題解原文
»»

1082 Read Number in Chinese （25 分）

Given an integer with no more than 9 digits, you are supposed to read it in the traditional Chinese way. Output Fu first if it is negative. For example, -123456789 is read as Fu yi Yi er Qian san Bai si Shi wu Wan liu Qian qi Bai ba Shi jiu. Note: zero (ling) must be handled correctly according to the Chinese tradition. For example, 100800 is yi Shi Wan ling ba Bai.

Input Specification: Each input file contains one test case, which gives an integer with no more than 9 digits.

Output Specification:

For each test case, print in a line the Chinese way of reading the number. The characters are separated by a space and there must be no extra space at the end of the line.

Sample Input 1:

-123456789

Sample Output 1:

Fu yi Yi er Qian san Bai si Shi wu Wan liu Qian qi Bai ba Shi jiu

Sample Input 2:

100800

Sample Output 2:

yi Shi Wan ling ba Bai

分析

本題的難點在於如何處理零，自己的程式碼在處理零時總存在測試點通不過，參考部落格¹,現在對部落格的解法做一點個人的理解分析。解法使用zero標記是否在下一次碰到非零元素時是否輸出合理的零（i.e.連續0或者單獨一個0，按照中文讀法輸出一個ling），當zero=false時表示還未遇見0或者上次的0事件（i.e.連續0或者單獨0）已經處理完畢，當zero=true時，下次遇到非零元素時需要處理0，即先輸出ling再輸出非零元素的中文讀法，或者一直到最後一位（個位）依然未出現0元素，則不輸出ling，zero=true在本次標記中無效。

#include <iostream>
#include <algorithm>
#include<vector>
#include<cmath>
using namespace std;
string kv[]= {"ling","yi","er","san","si","wu","liu","qi","ba","jiu"};
string bit[]= {"","Shi","Bai","Qian"};
string bit2[]= {"Yi","Wan",""};
int main() {
	int n;
	cin>>n;
	if(n==0) {
		cout<<"ling";
		return 0;
	}
	if(n<0) {
		cout<<"Fu ";
		n=-n;
	}
	int part[3];
	part[0]=n/100000000,part[1]=(n-n/100000000*100000000)/10000,part[2]=n%10000;
	bool zero=false;
	int printCnt=0;
	for(int i=0; i<3; i++) {
		int tmp=part[i];
		for(int j=3; j>=0; j--) {
			int curPos=8-i*4+j;
			if(curPos>=9)  continue;
			int cur=(tmp/(int)pow(10,j))%10;
			if(cur!=0) {
				if(zero) {
					cout<<" ling";
					zero=false;
				}
				if(j==0) {
					printCnt++==0?cout<<kv[cur]:cout<<" "<<kv[cur];
				} else {
					printCnt++==0?cout<<kv[cur]<<" "<<bit[j]:cout<<" "<<kv[cur]<<" "<<bit[j];
				}
			} else {
				if(!zero&&j!=0&&n/pow(10,curPos)>=10) zero=true;
			}
		}
		if(i!=2&&part[i]>0) cout<<" "<<bit2[i];
	}
	return 0;
}

««

已知資料
»»

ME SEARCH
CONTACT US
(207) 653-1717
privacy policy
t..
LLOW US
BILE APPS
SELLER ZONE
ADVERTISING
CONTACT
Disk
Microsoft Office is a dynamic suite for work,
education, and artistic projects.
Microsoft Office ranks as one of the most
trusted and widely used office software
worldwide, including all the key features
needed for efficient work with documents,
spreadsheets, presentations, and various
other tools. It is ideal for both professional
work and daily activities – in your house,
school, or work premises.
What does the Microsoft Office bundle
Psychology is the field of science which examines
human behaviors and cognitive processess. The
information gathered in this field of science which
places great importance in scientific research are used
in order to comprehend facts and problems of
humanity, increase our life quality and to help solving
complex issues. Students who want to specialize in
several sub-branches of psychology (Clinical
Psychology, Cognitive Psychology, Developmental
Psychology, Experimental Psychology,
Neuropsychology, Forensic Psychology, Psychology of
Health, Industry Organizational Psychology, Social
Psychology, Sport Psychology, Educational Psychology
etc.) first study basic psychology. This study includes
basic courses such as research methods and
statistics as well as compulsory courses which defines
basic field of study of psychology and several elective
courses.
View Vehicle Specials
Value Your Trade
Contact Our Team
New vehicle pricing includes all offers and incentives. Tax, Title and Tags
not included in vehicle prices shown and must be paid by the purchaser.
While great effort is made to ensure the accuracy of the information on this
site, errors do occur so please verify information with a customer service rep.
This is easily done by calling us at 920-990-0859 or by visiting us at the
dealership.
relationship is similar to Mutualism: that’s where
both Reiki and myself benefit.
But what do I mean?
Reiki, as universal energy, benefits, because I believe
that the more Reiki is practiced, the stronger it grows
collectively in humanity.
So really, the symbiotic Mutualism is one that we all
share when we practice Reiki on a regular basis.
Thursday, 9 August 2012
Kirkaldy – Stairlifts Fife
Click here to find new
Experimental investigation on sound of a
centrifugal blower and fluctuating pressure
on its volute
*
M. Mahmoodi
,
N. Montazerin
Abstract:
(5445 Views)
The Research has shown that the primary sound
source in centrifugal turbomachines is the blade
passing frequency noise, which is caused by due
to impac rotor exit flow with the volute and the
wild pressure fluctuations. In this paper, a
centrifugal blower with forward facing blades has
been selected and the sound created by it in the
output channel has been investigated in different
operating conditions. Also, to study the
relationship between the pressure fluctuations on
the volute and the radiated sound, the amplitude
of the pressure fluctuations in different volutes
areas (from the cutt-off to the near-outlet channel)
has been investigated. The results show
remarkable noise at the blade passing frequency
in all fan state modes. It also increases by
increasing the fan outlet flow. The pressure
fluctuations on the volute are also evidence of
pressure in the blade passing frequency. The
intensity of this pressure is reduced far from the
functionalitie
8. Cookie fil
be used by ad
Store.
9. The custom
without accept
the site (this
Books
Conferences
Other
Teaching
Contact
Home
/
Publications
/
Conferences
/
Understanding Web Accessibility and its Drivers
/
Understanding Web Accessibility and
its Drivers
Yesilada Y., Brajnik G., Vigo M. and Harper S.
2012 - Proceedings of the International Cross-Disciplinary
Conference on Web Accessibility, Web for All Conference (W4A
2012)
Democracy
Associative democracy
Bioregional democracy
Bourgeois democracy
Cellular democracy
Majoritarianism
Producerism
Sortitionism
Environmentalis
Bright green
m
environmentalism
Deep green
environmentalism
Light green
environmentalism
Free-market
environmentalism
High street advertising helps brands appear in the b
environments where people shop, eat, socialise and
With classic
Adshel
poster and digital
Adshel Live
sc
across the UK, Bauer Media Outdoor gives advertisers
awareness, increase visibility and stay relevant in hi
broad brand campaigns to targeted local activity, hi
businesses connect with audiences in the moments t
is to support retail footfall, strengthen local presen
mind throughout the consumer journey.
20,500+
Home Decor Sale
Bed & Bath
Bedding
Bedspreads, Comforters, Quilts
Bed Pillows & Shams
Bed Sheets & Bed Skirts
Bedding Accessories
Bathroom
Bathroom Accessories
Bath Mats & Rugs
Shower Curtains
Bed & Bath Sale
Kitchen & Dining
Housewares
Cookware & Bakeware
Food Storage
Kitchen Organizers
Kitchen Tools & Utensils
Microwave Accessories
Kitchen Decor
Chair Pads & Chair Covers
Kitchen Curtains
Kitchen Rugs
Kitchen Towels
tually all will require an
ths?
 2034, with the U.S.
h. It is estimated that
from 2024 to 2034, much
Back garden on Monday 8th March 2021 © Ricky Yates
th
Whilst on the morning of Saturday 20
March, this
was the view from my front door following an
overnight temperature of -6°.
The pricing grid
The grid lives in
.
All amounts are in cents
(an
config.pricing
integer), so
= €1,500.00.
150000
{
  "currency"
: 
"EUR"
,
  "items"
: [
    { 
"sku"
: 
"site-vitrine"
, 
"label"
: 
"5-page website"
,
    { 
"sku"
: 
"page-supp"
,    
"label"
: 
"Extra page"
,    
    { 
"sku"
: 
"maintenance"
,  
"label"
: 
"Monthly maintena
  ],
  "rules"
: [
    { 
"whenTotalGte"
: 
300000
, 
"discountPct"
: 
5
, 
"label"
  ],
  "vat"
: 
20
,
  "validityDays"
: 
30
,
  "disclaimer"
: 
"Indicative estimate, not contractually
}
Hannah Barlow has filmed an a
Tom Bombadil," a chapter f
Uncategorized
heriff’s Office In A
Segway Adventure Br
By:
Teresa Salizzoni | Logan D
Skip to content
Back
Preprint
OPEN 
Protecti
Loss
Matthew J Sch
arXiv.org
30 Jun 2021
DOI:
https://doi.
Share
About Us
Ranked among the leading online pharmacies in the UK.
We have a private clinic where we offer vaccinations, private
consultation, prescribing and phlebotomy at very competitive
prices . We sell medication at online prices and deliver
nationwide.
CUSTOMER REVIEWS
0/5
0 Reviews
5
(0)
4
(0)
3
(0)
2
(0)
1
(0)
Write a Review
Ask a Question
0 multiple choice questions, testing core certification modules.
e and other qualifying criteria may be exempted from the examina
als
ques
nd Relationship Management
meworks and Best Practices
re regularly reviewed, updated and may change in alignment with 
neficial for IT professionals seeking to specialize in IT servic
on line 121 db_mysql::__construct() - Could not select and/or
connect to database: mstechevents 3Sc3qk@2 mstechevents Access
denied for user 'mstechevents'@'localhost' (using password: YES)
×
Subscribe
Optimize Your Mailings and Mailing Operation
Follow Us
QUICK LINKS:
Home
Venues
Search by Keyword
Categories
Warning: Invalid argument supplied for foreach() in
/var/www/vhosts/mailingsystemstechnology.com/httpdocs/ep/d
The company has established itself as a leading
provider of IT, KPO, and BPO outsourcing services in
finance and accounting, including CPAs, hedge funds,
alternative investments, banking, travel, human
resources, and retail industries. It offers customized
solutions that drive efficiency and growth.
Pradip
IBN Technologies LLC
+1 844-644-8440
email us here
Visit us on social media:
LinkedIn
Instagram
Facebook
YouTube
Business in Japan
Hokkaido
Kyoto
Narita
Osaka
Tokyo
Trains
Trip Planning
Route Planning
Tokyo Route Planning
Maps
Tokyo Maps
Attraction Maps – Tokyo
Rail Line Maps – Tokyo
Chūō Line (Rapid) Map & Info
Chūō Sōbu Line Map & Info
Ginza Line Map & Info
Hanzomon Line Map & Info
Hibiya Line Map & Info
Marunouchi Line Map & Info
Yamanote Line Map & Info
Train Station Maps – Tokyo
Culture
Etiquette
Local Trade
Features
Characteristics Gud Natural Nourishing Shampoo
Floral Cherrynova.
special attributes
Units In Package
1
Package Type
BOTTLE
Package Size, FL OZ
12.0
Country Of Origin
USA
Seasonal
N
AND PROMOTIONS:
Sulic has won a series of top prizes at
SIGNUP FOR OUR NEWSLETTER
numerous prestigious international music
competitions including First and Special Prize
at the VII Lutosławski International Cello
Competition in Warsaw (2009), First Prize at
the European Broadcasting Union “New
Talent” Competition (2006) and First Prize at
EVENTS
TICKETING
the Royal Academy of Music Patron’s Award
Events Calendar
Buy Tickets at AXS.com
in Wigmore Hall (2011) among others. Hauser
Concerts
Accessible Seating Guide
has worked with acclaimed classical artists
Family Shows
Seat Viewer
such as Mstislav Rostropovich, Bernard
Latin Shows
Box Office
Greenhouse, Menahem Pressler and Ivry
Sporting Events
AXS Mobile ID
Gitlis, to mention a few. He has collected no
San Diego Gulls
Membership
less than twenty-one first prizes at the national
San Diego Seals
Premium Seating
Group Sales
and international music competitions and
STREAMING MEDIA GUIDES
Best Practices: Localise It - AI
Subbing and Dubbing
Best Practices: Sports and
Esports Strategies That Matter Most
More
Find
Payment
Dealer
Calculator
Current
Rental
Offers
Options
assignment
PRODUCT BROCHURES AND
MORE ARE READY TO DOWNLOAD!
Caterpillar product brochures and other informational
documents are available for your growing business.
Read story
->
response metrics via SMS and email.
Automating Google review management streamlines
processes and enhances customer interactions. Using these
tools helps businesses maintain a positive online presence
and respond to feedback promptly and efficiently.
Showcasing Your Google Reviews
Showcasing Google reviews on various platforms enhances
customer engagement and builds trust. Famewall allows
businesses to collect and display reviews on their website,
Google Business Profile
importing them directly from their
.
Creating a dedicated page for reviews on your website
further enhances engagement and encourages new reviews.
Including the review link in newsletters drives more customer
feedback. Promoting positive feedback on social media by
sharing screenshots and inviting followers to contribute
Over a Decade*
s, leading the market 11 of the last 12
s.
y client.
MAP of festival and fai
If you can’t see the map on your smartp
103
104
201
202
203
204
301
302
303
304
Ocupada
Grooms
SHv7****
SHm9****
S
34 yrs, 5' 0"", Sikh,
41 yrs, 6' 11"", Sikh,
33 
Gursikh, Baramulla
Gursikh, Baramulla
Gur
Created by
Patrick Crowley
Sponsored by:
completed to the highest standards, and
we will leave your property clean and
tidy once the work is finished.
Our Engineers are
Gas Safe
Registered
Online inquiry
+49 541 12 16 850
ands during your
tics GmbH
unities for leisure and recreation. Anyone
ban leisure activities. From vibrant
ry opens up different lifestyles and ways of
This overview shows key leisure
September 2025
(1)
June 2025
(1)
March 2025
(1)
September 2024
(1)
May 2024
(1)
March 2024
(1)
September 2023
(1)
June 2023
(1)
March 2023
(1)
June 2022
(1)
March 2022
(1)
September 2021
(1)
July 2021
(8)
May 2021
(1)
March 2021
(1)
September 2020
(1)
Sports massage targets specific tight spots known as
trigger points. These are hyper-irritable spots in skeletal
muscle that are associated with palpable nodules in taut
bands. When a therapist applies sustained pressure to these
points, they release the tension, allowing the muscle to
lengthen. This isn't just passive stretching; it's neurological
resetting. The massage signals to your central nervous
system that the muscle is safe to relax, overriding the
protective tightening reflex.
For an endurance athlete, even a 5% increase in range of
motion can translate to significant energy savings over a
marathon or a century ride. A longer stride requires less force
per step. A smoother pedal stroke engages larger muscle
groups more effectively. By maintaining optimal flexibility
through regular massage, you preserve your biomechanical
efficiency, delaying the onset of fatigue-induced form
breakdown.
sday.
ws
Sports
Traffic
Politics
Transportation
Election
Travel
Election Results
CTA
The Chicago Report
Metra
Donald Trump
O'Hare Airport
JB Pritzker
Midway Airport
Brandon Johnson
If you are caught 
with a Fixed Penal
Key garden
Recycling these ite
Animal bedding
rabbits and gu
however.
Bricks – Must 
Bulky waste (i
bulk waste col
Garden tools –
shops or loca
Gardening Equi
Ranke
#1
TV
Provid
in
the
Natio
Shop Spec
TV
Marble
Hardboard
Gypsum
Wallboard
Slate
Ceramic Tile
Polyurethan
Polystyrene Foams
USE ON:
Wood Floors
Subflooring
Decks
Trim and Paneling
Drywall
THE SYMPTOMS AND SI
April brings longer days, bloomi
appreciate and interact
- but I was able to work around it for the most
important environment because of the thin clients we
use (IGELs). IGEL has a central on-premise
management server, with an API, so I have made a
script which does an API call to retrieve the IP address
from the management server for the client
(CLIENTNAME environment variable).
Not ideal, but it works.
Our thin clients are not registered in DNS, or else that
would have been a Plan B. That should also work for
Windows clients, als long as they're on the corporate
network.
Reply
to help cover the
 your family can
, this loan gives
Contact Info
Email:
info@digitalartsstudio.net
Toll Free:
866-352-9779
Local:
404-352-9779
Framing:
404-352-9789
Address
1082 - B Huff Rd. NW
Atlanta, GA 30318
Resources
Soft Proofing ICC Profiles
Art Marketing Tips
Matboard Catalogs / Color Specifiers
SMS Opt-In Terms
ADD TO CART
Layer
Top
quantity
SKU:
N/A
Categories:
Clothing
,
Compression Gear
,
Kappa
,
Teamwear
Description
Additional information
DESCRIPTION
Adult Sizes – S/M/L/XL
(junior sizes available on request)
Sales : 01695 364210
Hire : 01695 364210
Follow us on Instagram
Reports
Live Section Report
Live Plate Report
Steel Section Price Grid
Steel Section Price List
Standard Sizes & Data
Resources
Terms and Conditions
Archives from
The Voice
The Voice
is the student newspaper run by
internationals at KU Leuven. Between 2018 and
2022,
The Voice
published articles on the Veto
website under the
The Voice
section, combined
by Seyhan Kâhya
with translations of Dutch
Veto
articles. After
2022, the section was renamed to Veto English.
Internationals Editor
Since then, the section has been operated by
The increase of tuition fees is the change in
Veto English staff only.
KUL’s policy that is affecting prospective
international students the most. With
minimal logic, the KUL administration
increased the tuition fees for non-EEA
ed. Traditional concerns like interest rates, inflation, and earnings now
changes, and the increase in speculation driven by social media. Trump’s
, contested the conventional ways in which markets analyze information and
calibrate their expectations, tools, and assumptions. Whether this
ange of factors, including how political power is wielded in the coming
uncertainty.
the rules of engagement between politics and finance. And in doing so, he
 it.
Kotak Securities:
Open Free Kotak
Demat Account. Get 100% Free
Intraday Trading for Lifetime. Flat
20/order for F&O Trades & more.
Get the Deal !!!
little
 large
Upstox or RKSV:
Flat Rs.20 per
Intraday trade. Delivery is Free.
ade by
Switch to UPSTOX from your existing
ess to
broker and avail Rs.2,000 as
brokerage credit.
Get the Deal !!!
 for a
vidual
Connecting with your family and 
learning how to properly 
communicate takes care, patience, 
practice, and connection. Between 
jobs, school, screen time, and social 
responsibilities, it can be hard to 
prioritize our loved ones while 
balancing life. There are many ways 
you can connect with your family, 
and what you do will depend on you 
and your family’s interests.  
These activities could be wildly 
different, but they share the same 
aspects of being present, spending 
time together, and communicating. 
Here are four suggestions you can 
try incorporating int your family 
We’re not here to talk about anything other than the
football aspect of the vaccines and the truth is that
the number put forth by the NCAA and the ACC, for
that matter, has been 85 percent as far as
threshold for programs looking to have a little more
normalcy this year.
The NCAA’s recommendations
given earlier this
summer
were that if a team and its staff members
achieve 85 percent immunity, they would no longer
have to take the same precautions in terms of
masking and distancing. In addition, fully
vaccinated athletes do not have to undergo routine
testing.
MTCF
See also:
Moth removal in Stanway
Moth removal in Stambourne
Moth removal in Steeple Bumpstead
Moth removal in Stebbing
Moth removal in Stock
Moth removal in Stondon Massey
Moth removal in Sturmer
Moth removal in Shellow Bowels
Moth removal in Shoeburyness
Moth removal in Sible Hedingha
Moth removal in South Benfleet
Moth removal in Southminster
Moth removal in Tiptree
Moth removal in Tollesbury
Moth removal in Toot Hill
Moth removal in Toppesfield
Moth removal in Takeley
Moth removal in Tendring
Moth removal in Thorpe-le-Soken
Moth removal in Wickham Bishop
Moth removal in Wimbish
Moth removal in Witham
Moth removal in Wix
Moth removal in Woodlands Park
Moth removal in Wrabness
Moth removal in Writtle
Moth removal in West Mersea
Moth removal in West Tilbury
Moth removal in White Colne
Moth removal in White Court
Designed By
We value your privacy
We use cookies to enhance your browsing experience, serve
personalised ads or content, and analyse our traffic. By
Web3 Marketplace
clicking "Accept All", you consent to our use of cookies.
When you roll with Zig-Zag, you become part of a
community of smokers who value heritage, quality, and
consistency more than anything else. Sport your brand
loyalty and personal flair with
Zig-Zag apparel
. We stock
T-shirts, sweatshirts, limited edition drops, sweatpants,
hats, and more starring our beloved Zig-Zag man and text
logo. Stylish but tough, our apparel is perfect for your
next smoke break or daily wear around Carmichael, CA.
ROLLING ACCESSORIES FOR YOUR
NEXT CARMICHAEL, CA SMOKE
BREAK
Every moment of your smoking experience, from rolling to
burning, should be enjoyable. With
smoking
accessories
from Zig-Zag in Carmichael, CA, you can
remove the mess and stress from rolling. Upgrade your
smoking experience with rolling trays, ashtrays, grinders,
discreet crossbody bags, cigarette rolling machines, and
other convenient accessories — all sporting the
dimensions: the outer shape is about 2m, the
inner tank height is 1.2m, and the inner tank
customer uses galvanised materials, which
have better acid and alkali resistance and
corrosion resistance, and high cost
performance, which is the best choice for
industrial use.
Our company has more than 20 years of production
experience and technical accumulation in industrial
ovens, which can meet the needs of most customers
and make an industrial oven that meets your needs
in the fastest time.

««

題目要求
請回傳題解原文中以“1082 Read Number”開頭、一路延續到“ling ba Bai.”為止的那段文字，一字不改。

作答結果
1082 Read Number in Chinese （25 分）

Given an integer with no more than 9 digits, you are supposed to read it in the traditional Chinese way. Output Fu first if it is negative. For example, -123456789 is read as Fu yi Yi er Qian san Bai si Shi wu Wan liu Qian qi Bai ba Shi jiu. Note: zero (ling) must be handled correctly according to the Chinese tradition. For example, 100800 is yi Shi Wan ling ba Bai.